There are a few of these but examples of Simpson's Paradox always blow my mind:
In the 1995 season, David Justice had a higher batting average than Derek Jeter.
In the 1996 season, David Justice had a higher batting average than Derek Jeter.
However, Derek Jeter had a higher batting average over the 1995-1996 seasons combined.
I know it has to be some sort of weighting thing, but I'm still struggling to figure out how this is possible.
It was messing with my head as well, but basically the idea is both of their averages were low in a season where Jeter had few at bats and Justice had a lot, and both of their averages were high in a season where Jeter had a lot of at bats and Justice had a few.

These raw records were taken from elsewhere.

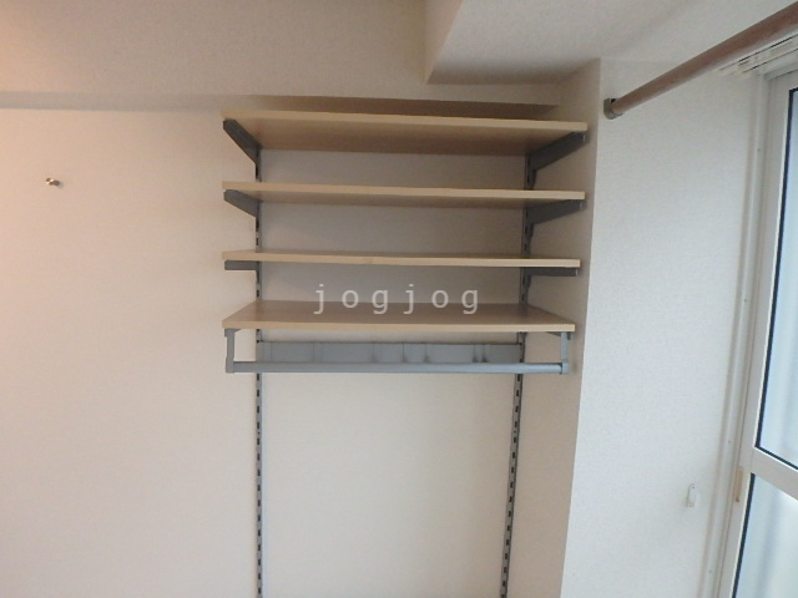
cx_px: 399
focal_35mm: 21
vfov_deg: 63.4
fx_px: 484
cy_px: 299
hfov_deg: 79.0
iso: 800
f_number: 3.5
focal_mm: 3.7
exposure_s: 1/60
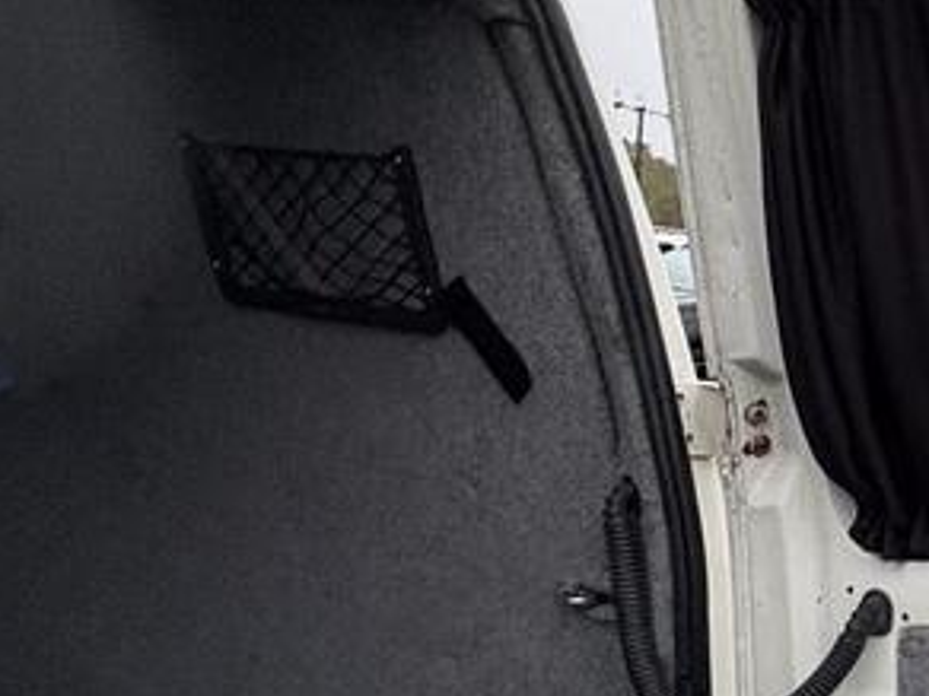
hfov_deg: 30.8
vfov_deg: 33.4
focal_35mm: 43
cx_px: 1292
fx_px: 1154
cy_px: 454
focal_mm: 2.22
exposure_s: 1/99
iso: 250
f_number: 2.2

So for a an extreme example where Player 2 has a higher batting average in each season but a lower average overall...
Year 1, Player 1: 1/10 = .100 batting average
Year 1, Player 2: 150/1000 = .150 batting average
Year 2, Player 1: 800/1000 = .800 batting average
Year 2, Player 2: 9/10 = .900 batting average
Total, Player 1: 801/1010 = .793 batting average
Total, Player 2: 159/1010 = .157 batting average
In the case of Jeter/Justice, Jeter was 12/48 and 183/582 in the two seasons, and Justice was 104/411 and 45/140 in the two seasons.
Even though Justice was higher in both seasons, Jeter's total was actually not just a little bit higher, but quite a bit (.310 vs. .270).